** Records follows **
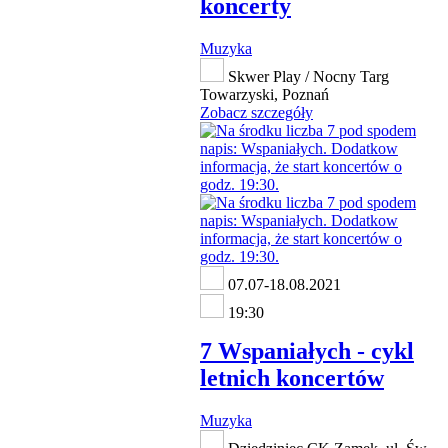
koncerty
Muzyka
Skwer Play / Nocny Targ
Towarzyski, Poznań
Zobacz szczegóły
07.07-18.08.2021
19:30
7 Wspaniałych - cykl
letnich koncertów
Muzyka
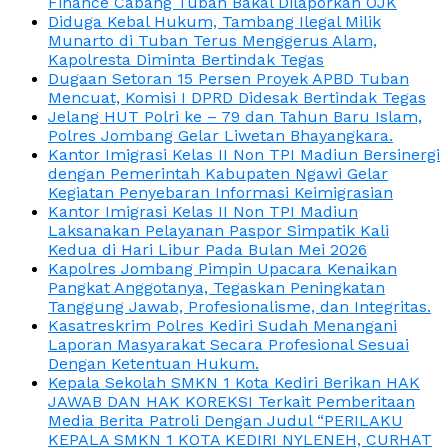
Finance Cabang Tuban Bakal Dilaporkan OJK
Diduga Kebal Hukum, Tambang Ilegal Milik
Munarto di Tuban Terus Menggerus Alam,
Kapolresta Diminta Bertindak Tegas
Dugaan Setoran 15 Persen Proyek APBD Tuban
Mencuat, Komisi I DPRD Didesak Bertindak Tegas
Jelang HUT Polri ke – 79 dan Tahun Baru Islam,
Polres Jombang Gelar Liwetan Bhayangkara.
Kantor Imigrasi Kelas II Non TPI Madiun Bersinergi
dengan Pemerintah Kabupaten Ngawi Gelar
Kegiatan Penyebaran Informasi Keimigrasian
Kantor Imigrasi Kelas II Non TPI Madiun
Laksanakan Pelayanan Paspor Simpatik Kali
Kedua di Hari Libur Pada Bulan Mei 2026
Kapolres Jombang Pimpin Upacara Kenaikan
Pangkat Anggotanya, Tegaskan Peningkatan
Tanggung Jawab, Profesionalisme, dan Integritas.
Kasatreskrim Polres Kediri Sudah Menangani
Laporan Masyarakat Secara Profesional Sesuai
Dengan Ketentuan Hukum.
Kepala Sekolah SMKN 1 Kota Kediri Berikan HAK
JAWAB DAN HAK KOREKSI Terkait Pemberitaan
Media Berita Patroli Dengan Judul “PERILAKU
KEPALA SMKN 1 KOTA KEDIRI NYLENEH, CURHAT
** End of Records **
**Exercise objective:**
Give back the listing exactly, with the pictures removed.

**Task response:**
koncerty
Muzyka
Skwer Play / Nocny Targ
Towarzyski, Poznań
Zobacz szczegóły
07.07-18.08.2021
19:30
7 Wspaniałych - cykl
letnich koncertów
Muzyka
Finance Cabang Tuban Bakal Dilaporkan OJK
Diduga Kebal Hukum, Tambang Ilegal Milik
Munarto di Tuban Terus Menggerus Alam,
Kapolresta Diminta Bertindak Tegas
Dugaan Setoran 15 Persen Proyek APBD Tuban
Mencuat, Komisi I DPRD Didesak Bertindak Tegas
Jelang HUT Polri ke – 79 dan Tahun Baru Islam,
Polres Jombang Gelar Liwetan Bhayangkara.
Kantor Imigrasi Kelas II Non TPI Madiun Bersinergi
dengan Pemerintah Kabupaten Ngawi Gelar
Kegiatan Penyebaran Informasi Keimigrasian
Kantor Imigrasi Kelas II Non TPI Madiun
Laksanakan Pelayanan Paspor Simpatik Kali
Kedua di Hari Libur Pada Bulan Mei 2026
Kapolres Jombang Pimpin Upacara Kenaikan
Pangkat Anggotanya, Tegaskan Peningkatan
Tanggung Jawab, Profesionalisme, dan Integritas.
Kasatreskrim Polres Kediri Sudah Menangani
Laporan Masyarakat Secara Profesional Sesuai
Dengan Ketentuan Hukum.
Kepala Sekolah SMKN 1 Kota Kediri Berikan HAK
JAWAB DAN HAK KOREKSI Terkait Pemberitaan
Media Berita Patroli Dengan Judul “PERILAKU
KEPALA SMKN 1 KOTA KEDIRI NYLENEH, CURHAT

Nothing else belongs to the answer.